Like medications, counseling also serves to alleviate these same symptoms. There are many different techniques that counselors use to help individuals with each of the above concerns.
This brings up a question: “Why bother with counseling?”
Whether or not one is taking medication, there are many reasons to seek counseling. One reason is that you can learn why you might be struggling with certain symptoms. It is possible that some of your distress is biological or genetic, but often there are environmental reasons (possibly beyond your current awareness) from your past or current situation that cause some of your concerns to arise. If you are only taking medication, and it is (hopefully) working, you might have a lack of desire to learn about the underlying reasons for your distress. And when things in life get stressful, those same distressing symptoms could flare back up and you find yourself “without a leg to stand on.” If you are engaged in counseling, you learn the reasons for the distress. With this knowledge, you can learn skills (tailored to your particular situation) that you can use to cope with distress during the difficult times, and you find yourself more in control.
Another reason to seek counseling is self-knowledge. Even though you are somewhat aware of what is happening in your head, it is certain that there are some secrets inside that you’d really like to know about. One way that you learn about yourself is by bouncing your ideas off of another person. Counseling is a great opportunity to do this with someone who is trained to pick up on your “blind spots” (things you might not be aware of). Another way you learn about yourself is through another’s feedback. Although you can gain feedback from anyone, sometimes friends are uncomfortable giving you the truth. Think about it. How do you feel when someone asks you to give them your opinion on their behavior, when you know your truthful answer will hurt them? Isn’t it just easier to tell a “little white lie”? One of the greatest things I do for my clients is ensure my honesty in my feedback with them. My clients are coming to me for my help, so I think a little lack of comfort is a small price to pay for a real chance at learning and growing. Medications can help calm symptoms so that it is easier to do this work, but they cannot replace this work.

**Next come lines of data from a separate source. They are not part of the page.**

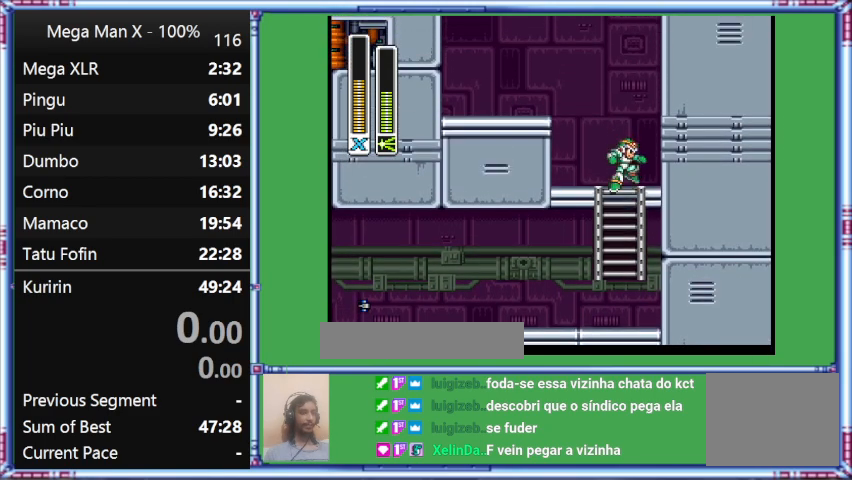
{"buttons": [], "events": [[467, "B", "up"]]}
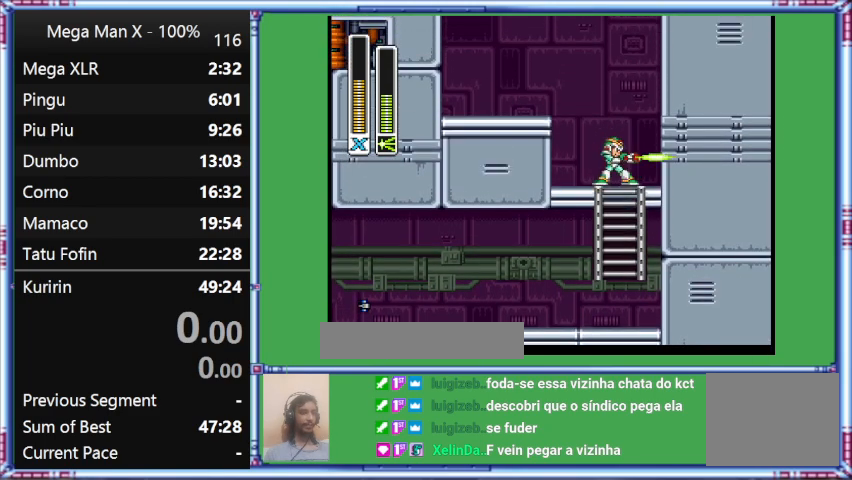
{"buttons": ["Y", "DPAD_DOWN"], "events": [[167, "Y", "down"], [333, "DPAD_DOWN", "down"]]}
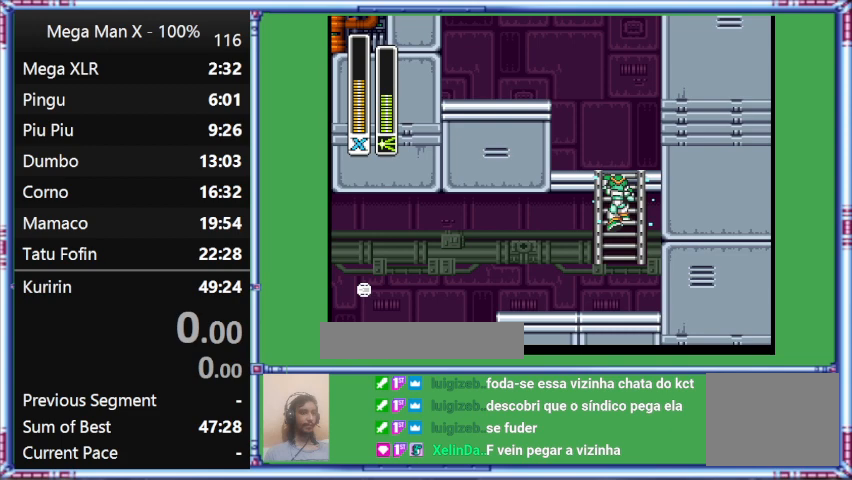
{"buttons": ["Y", "DPAD_DOWN"], "events": []}
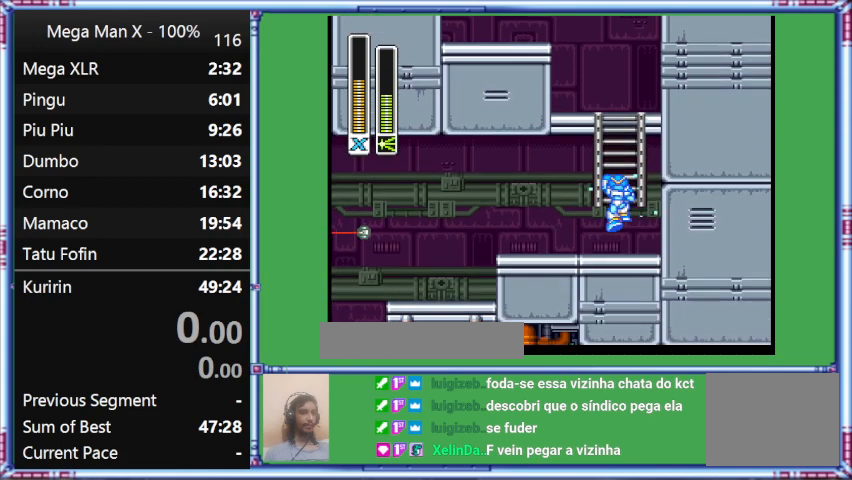
{"buttons": ["Y", "DPAD_DOWN"], "events": []}
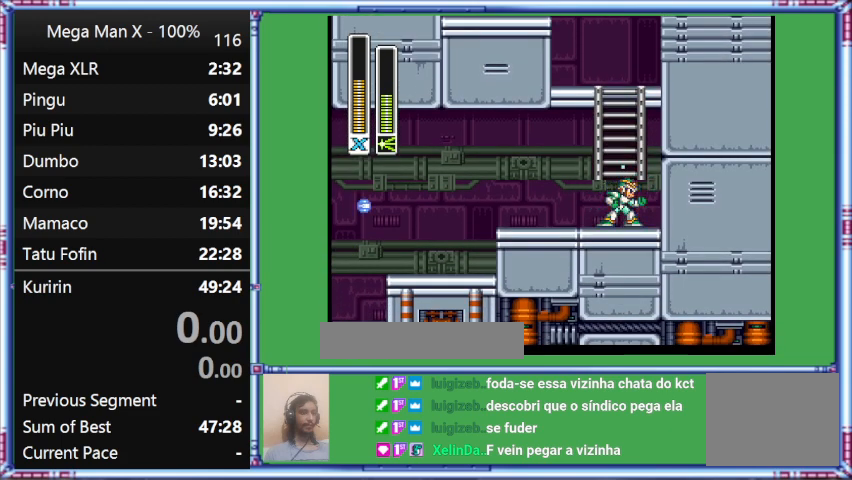
{"buttons": ["Y"], "events": [[67, "DPAD_DOWN", "up"]]}
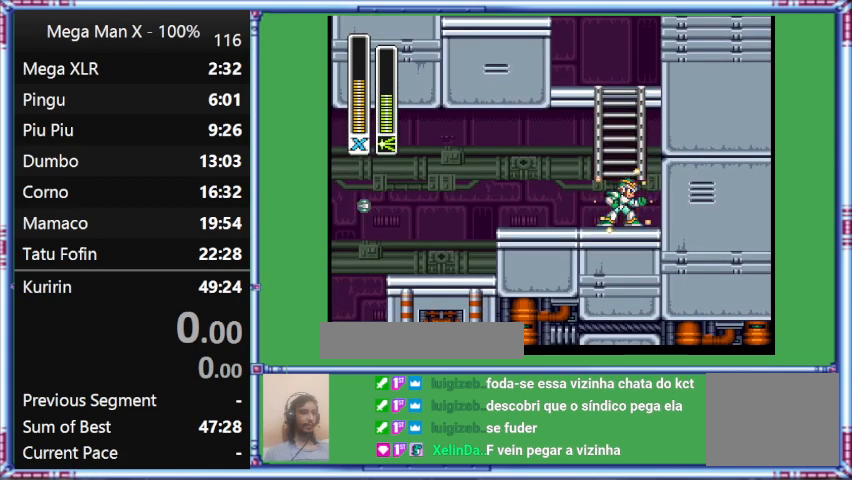
{"buttons": ["Y"], "events": []}
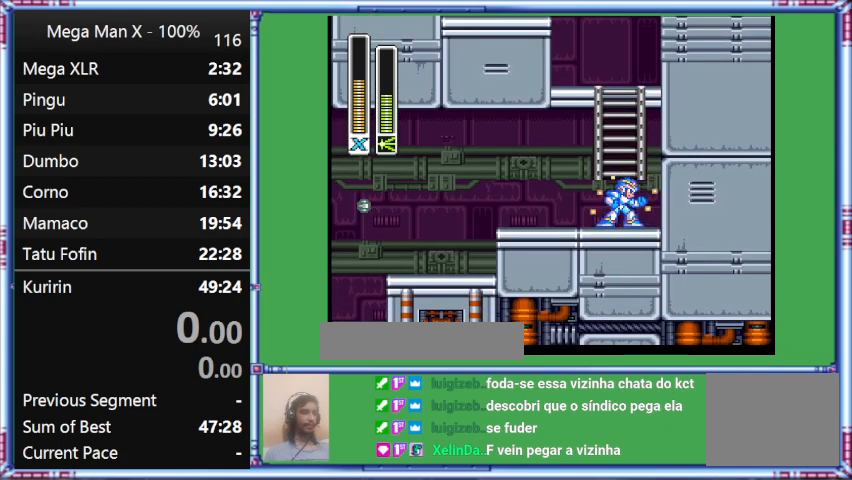
{"buttons": ["Y"], "events": []}
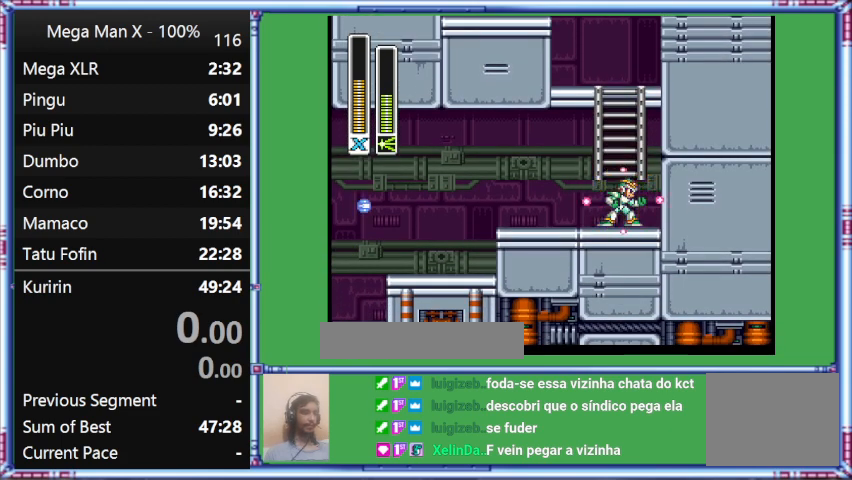
{"buttons": ["Y"], "events": []}
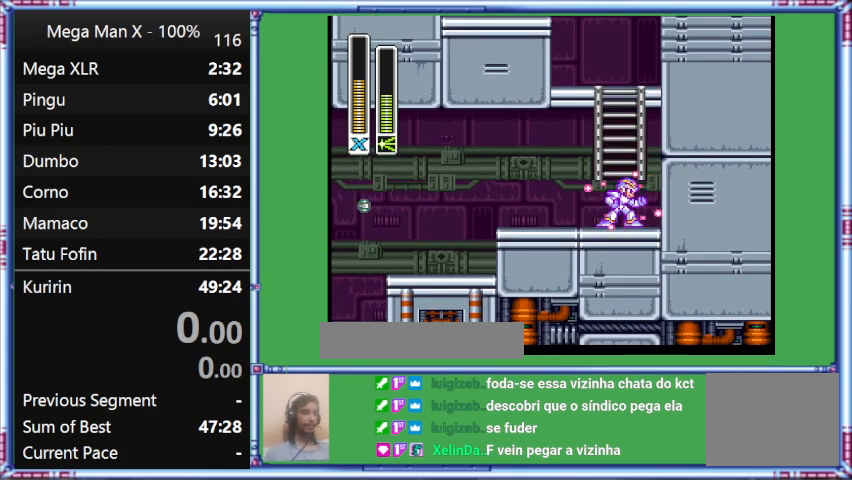
{"buttons": ["Y"], "events": []}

Still another reason to seek counseling is self-esteem. I think engaging in counseling is like becoming a self-made woman or man. It is taking the pen back in the writing of our life story. When we successfully work on ourselves psychologically, it results in not only the alleviation of symptoms, but also in a sense of accomplishment and pride. It was hard work, but we did it! And this means we are capable of learning and changing and are in control of our lives. And this recognition often affects other aspects of our situations for the better. If medication is all that is utilized, we might never realize our potential and consequently not give ourselves the credit we deserve.
Finally, counseling inevitably affects relationships for the better. When a therapeutic relationship is initiated, it can be a model for other relationships in our lives. Frequently, people come to counseling hurt, fearful, and uncertain about their relationships. Therapy gives individuals the opportunity to experience an unbiased, supportive, trusting, and safe environment to explore relational and personal dynamics that are not working. Although couples work is usually most helpful to relational distress, individual work can uncover possible unhealthy relational patterns and help us learn helpful skills. Medication can certainly help people cope with relationship distress, but it assumes that the person taking the medication is the problem. In my experience, it takes two to tango and placing the blame on only one party makes the situation worse. Additionally, without the knowledge gained from counseling, the dysfunction will likely continue.

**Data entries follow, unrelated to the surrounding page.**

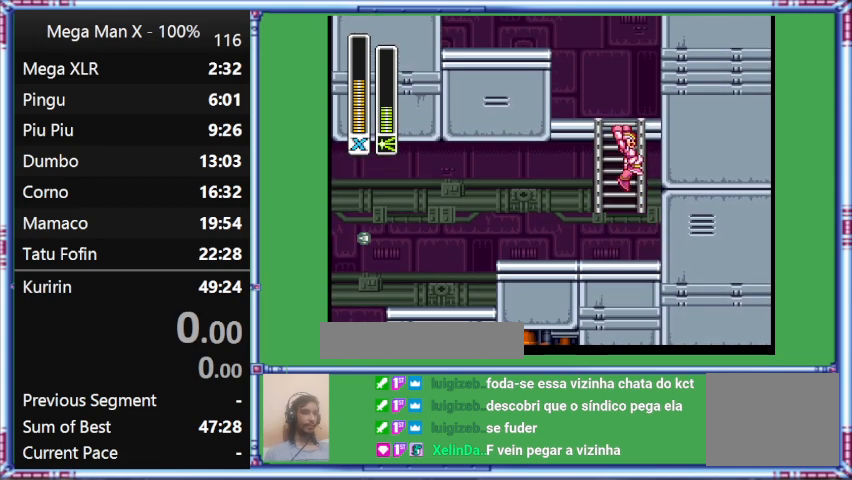
{"buttons": ["B"], "events": [[33, "B", "down"]]}
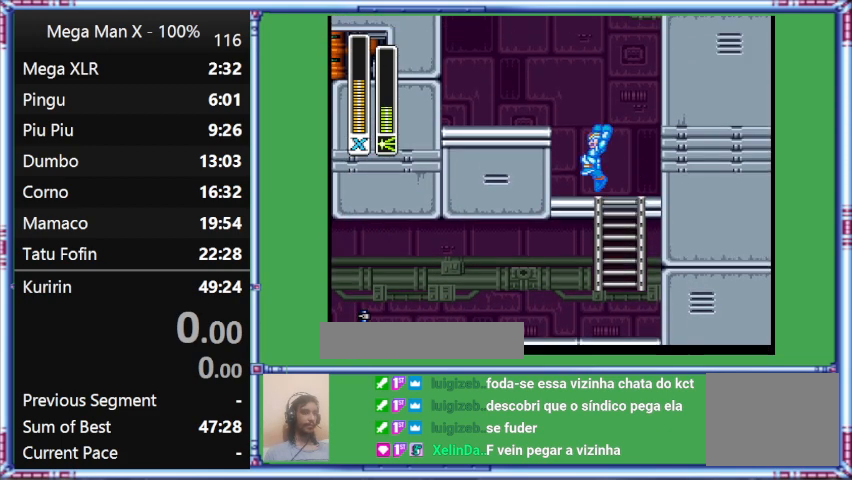
{"buttons": ["B", "DPAD_UP", "DPAD_LEFT"], "events": [[100, "DPAD_LEFT", "down"], [333, "DPAD_UP", "down"]]}
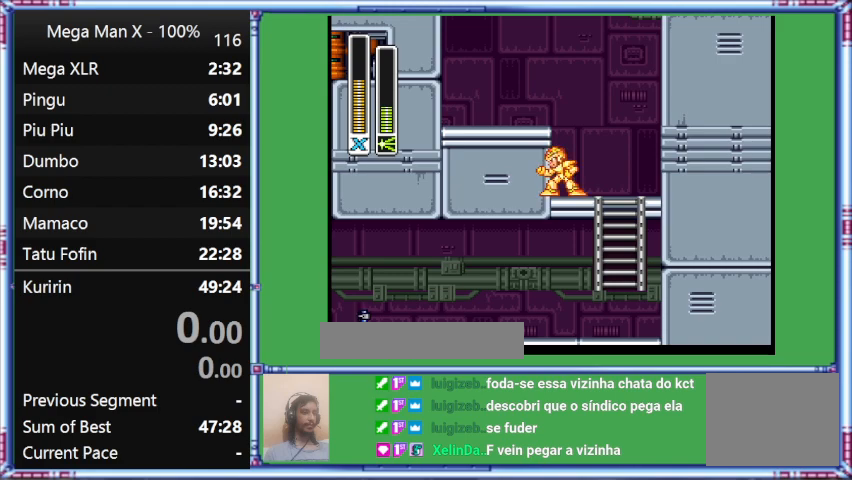
{"buttons": ["B", "DPAD_UP", "DPAD_LEFT"], "events": []}
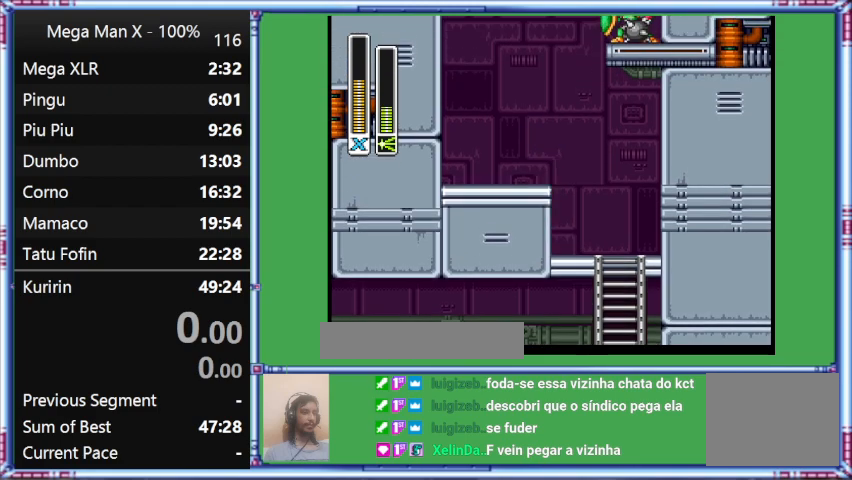
{"buttons": ["B", "L1", "DPAD_UP", "DPAD_LEFT"], "events": [[167, "B", "up"], [367, "B", "down"], [367, "L1", "down"]]}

Although my technical knowledge of different psychotropic medications is limited, I know that they can be helpful and sometimes necessary for certain individuals. I am supportive of most of my clients who seek to take psychotropic medications. Although they certainly have their merit when used alone, when taken in conjunction with counseling, progress is typically made faster and more efficiently. Furthermore, there is not a drug that can replace personal growth.